Curious Ruler – free for a limited time

This app would be a fantastic resource for the maths classroom, especially when measuring using formal and informal units. By taking a photo of an object in the classroom, students can choose an informal unit to measure it with – compare the object’s length to the Australian $1 coin, a soccer ball, or a DVD. Changing the units means that you can view the results in centimetres or inches and encourage students to check that it’s correct using hands-on materials!

Dreamtime – free

This iBook-style app features a variety of Dreamtime stories written, illustrated and animated by students at Healesville High School. It offers an audio feature, so the story can be read aloud, or students can read it themselves. By touching individual words, they are read aloud for a full, authentic reading experience. For anybody who is teaching Indigenous culture and would like to focus on the history of story-telling, this app is a great find! 

K12 Timed Reading Practice Lite – free (Full version – $2.49)

If fluency and comprehension are a focus in your class, this app offers an easy assessment method. By entering a student’s name, you are able to ask students to read a passage as the app times how long it takes and calculates a words per minute score. At the end of each passage there are 3 comprehension questions for the reader to answer, highlighting correct and incorrect answers. While this version is free, it offers a range of passages to choose from without limiting you too much.

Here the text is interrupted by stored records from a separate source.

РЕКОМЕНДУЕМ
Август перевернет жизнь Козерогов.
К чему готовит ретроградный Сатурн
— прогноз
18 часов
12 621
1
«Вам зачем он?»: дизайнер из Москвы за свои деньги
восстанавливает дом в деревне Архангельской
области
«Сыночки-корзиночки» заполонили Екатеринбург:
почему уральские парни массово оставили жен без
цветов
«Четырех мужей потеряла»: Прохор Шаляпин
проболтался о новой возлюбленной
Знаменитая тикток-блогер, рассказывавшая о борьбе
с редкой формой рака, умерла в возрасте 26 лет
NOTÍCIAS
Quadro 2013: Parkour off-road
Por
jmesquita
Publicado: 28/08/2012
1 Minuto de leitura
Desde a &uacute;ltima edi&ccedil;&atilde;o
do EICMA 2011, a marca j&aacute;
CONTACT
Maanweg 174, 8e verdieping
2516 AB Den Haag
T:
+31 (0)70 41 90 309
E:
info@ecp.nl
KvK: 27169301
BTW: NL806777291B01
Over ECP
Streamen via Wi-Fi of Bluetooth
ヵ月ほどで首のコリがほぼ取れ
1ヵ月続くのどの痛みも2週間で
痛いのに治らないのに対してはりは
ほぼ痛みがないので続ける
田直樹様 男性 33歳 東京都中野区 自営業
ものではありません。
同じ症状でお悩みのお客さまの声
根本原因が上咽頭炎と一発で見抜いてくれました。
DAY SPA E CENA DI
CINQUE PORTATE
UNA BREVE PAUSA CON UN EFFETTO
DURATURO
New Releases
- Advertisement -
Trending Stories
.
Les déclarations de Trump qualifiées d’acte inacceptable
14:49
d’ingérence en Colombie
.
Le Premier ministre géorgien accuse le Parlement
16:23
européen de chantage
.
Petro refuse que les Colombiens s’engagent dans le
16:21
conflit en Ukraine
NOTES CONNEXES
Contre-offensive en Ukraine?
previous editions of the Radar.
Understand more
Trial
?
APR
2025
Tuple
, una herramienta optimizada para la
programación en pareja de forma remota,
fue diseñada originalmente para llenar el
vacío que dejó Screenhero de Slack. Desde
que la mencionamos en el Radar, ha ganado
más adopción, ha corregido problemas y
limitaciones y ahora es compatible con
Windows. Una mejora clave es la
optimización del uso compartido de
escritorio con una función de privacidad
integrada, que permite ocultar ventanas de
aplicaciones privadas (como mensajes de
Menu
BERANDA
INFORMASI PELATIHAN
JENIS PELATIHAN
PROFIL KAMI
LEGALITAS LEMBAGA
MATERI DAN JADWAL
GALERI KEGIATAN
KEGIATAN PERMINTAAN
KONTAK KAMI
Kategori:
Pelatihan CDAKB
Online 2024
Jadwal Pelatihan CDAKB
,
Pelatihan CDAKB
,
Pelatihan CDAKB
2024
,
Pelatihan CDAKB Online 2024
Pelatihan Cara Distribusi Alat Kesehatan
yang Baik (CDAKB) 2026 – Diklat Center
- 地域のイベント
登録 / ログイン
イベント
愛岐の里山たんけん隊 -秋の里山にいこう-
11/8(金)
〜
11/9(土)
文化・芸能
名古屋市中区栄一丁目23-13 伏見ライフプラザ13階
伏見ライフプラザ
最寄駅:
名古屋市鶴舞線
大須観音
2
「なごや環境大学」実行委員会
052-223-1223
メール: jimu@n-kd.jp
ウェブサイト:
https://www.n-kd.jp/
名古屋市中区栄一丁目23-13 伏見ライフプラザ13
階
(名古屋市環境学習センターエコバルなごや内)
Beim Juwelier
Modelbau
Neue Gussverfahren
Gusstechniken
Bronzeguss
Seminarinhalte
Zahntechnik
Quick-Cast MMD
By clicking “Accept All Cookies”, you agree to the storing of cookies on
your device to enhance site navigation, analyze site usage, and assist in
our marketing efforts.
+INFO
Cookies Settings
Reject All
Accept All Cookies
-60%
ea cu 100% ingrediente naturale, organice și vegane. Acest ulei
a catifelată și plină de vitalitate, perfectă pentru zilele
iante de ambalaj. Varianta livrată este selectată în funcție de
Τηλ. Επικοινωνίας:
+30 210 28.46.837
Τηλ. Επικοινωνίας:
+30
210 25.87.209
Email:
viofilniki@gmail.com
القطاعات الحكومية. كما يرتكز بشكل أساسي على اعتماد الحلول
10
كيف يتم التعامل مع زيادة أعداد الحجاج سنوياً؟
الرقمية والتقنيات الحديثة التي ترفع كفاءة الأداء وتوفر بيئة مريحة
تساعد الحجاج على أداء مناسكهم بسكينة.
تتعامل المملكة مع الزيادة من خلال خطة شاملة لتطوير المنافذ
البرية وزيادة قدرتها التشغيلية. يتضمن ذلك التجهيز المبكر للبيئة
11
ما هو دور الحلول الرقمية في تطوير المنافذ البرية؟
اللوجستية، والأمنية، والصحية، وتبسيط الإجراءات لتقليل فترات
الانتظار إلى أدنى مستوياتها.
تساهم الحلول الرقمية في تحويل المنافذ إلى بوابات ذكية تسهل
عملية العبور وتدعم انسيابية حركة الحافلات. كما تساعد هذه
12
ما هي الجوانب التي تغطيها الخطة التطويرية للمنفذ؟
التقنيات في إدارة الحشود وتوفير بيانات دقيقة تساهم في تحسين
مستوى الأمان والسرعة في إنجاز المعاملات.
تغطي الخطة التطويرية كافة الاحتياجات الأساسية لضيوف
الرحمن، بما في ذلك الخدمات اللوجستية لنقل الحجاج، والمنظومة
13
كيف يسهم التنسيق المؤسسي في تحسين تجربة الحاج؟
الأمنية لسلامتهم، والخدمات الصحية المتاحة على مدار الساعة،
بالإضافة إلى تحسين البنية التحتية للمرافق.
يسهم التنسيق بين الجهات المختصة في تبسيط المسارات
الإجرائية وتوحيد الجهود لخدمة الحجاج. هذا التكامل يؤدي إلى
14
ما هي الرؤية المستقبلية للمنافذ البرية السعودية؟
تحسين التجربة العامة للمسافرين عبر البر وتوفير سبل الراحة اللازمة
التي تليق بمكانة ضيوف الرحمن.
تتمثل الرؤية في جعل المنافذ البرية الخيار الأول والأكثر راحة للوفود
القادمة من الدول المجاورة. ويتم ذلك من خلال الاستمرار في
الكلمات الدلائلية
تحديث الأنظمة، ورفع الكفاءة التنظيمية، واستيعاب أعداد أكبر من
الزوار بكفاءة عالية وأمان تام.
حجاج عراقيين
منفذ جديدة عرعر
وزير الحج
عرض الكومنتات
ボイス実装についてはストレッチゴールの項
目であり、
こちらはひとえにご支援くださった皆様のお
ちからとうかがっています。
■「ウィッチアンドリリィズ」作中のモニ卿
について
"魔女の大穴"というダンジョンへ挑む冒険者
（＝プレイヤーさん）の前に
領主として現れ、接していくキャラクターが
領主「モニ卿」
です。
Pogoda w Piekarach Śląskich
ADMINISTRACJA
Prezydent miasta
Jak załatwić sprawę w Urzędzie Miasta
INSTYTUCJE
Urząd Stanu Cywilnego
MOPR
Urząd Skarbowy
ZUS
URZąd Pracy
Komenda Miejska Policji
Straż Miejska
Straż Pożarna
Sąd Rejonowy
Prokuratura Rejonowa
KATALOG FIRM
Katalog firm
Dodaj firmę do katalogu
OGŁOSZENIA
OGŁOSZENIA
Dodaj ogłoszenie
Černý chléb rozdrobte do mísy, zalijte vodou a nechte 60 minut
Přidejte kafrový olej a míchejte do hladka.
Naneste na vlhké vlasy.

K12 Equivalence Tiles – free

Another app by K12 Inc., this app allows you to manipulate values in fraction, decimal and percentage format, to show the comparison between them and highlight the equivalence. With each different value colour-coded, it makes it easy to see the similarities and differences between the 3 types of figures. While there isn’t any option to export the chart, taking a screenshot of it and importing it into another app like Explain Everything or Educreations would allow students to explain and rationalise their mathematical thinking.

 

Although this is just a snapshot of what I’ve recently downloaded, I hope they’ve been helpful!